A couple of years ago, Vicky Belo campaigned Going back to the young and beautiful you that made growing up without grace sound so universal and relatable— I did! There are a lot of things that defined me back in high school that I wish still did up until now. Aside from the decrease in pounds, better skin, with simpler concerns and more manageable problems, what I wish I had back most was my drive to chase the dreams I so confidently dared to dream. 16 year-old me painted prettier pictures of the future— brighter colors, more texture, skillful techniques inspired by hope. Now, having accomplished little compared to my ideals, falling short more often than I wish I did, and having few triumphs to show in the past 6 years don’t really inspire hope.

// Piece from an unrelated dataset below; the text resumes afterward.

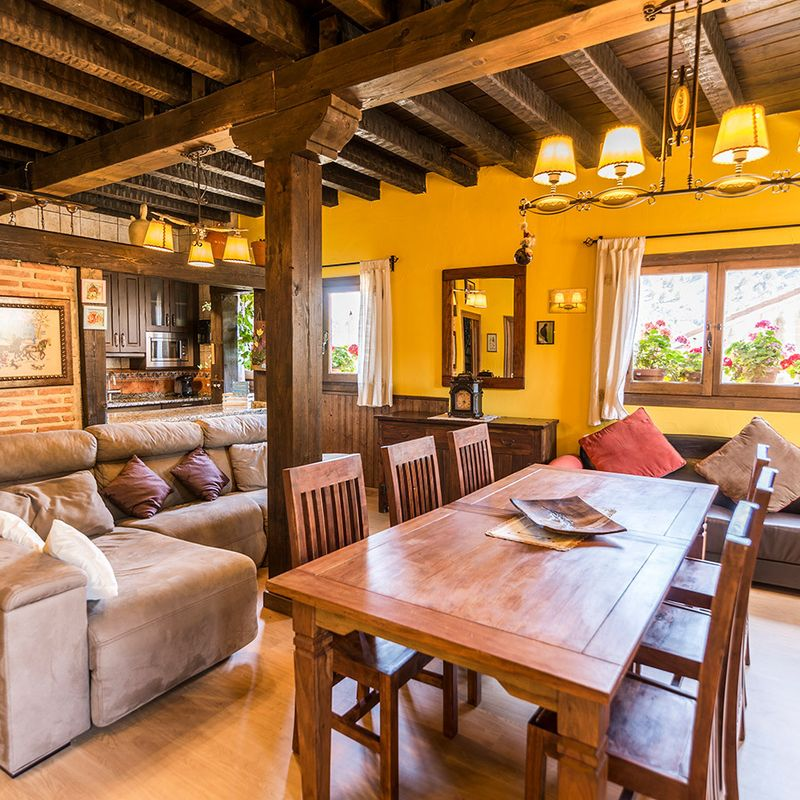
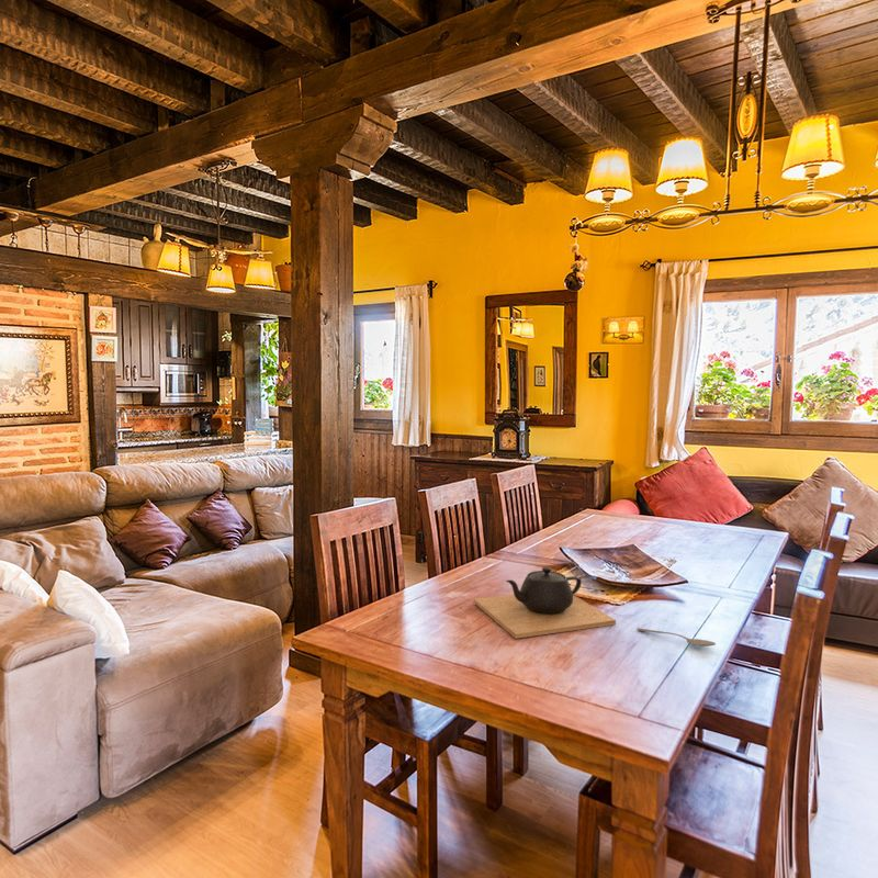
+ spoon [635,627,717,648]
+ teapot [473,566,617,640]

This kind of drama going on and on in my head gets exhausting. I had to make as much sense as I could on why I am where I am. I figured maybe a reason why sometimes we have to get stuck first is to give us time to reflect before we can move on to the next chapter.
What I discovered is that there is comfort in trying and in having tried. Your day ends brighter when you know you have dedicated it to doing better than yesterday.” Regret can be defeated by the security of, at the very least, an attempt. And I guess at this age, it’s what the world can really expect of us— to dream and keep at it. Great things take time. Most young people don’t have capital money to start up a dream business, the right connections to land the dream job, or the degree to qualify for the dream position but we all have time to invest on whatever dream we have. Some achieve success sooner than most, but that’s okay.
While it’s tempting to just accept barriers as limitations and define what we can achieve based on what we see people others achieve, it’s important to go back to the younger versions of ourselves— more ambitious with our goals and more fearless with our forecasts.
I was scrolling through my old blog and found advice from the younger me (yes, she was a better writer too): Hold on to your dream. Picture it well and imagine it perfect.